Text for analysis:
====
I think to keep letsencrypt working on the main server.
It’s still a common use case.

No need to install certificates on your backend servers with SSL Termination

If you want to use letsencrypt on backend servers you may have a look at acme-dns using DNS instead of web access for issuing the certs:

https://wiki.nethserver.org/doku.php?id=userguide:let_s_encrypt_acme-dns

1 Like

I’ve watched that discussion. I’d have to change the registrar for one, for two I’m still trying to understand apache and rp well enough to understand why in the hell I can’t forward the challenge to the server requesting the cert when I seem to see examples all over the internetz that it’s done on other vanilla apache installs. It seems a simple thing to me, I can forward any manner of request except /.acme***. The issue is that I can’t sit down and work it through, I only have time to pick at it a bit at a time and this is obviously going to take me more than just a few minutes.
====
Excerpted records:

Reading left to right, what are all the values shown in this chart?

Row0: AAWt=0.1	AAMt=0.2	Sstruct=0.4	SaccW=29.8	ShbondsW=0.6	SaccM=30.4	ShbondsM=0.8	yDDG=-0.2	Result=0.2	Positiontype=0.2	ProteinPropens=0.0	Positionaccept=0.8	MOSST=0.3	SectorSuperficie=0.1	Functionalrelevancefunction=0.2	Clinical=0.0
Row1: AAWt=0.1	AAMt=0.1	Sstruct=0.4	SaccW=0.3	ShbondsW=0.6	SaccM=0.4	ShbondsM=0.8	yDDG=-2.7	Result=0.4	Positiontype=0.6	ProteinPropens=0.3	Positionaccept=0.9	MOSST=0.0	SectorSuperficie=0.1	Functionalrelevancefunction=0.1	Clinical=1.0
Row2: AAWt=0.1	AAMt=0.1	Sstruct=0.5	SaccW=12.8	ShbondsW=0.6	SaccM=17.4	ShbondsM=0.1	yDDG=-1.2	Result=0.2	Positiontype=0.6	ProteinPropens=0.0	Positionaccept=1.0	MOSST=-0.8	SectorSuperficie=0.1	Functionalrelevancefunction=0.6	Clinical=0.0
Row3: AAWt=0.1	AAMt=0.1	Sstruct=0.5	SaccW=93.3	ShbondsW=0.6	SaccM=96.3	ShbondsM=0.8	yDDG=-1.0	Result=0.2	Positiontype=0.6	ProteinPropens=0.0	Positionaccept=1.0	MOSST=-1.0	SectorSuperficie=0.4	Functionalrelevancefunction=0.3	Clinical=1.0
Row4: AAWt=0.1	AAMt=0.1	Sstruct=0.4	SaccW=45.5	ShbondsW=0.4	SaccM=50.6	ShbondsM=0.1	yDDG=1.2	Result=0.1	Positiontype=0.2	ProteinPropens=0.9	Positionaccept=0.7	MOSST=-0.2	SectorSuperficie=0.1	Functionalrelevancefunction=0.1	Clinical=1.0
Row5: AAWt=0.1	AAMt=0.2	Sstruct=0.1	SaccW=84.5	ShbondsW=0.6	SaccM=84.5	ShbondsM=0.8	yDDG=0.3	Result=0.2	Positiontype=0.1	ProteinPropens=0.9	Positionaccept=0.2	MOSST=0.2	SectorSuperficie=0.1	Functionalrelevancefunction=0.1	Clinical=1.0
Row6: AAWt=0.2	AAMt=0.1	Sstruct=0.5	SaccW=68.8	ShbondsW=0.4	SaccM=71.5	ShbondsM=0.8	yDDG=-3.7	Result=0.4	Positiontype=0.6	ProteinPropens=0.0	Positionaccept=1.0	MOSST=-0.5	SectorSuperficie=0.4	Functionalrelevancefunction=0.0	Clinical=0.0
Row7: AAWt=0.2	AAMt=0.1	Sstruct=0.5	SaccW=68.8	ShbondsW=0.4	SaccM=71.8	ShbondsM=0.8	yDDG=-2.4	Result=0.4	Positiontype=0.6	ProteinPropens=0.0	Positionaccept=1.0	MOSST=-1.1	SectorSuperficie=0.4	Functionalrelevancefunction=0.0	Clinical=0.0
====
Complete the following:
(1) Decide whether each statement below agrees with the forum discussion about Let's Encrypt certificates above. For each one, answer yes or no and quote the words of the discussion that decide it.
(a) The acme-dns approach issues certificates through DNS rather than through web access.
(b) The author of the last post says there is enough time to work through the problem in one sitting.
(c) The author of the last post says requests other than /.acme*** can be forwarded.
(2) Carry on the forum discussion about Let's Encrypt certificates from the end of its last post.

Answers for the tasks:
(1)
(a) Yes: "using DNS instead of web access for issuing the certs"
(b) No: "I can’t sit down and work it through, I only have time to pick at it a bit at a time"
(c) Yes: "I can forward any manner of request except /.acme***"

(2)
Why? The only thing you’d need to change to use acme-dns would be DNS CNAME records. Unless your registrar locks you into a particular DNS host, and that host doesn’t allow you to set CNAME records, there shouldn’t be any need to change registrars.

1 Like

I still recommend to put all needed domains to the letsencrypt certificate on server1 and reverse proxy to server2 and don’t mind about certificates on server2 anymore or to use acme-dns.

I didn’t test if it works with letsencrypt but to change the reverse proxy behavior you may create a custom template on server1:

mkdir -p /etc/e-smith/templates-custom/httpd/proxy-extra/
cp /etc/e-smith/templates/httpd/proxy-extra/30ProxyPass /etc/e-smith/templates-custom/httpd/proxy-extra/30ProxyPass

Edit /etc/e-smith/templates-custom/httpd/proxy-extra/30ProxyPass:

Edit the description to show that this is a custom template and comment second line so it should look like:

    # CUSTOM TEMPLATE - Reverse Proxy (NO exclusion of local Letsencrypt challenge path)
    # ProxyPassMatch ^/.well-known/acme-challenge/ !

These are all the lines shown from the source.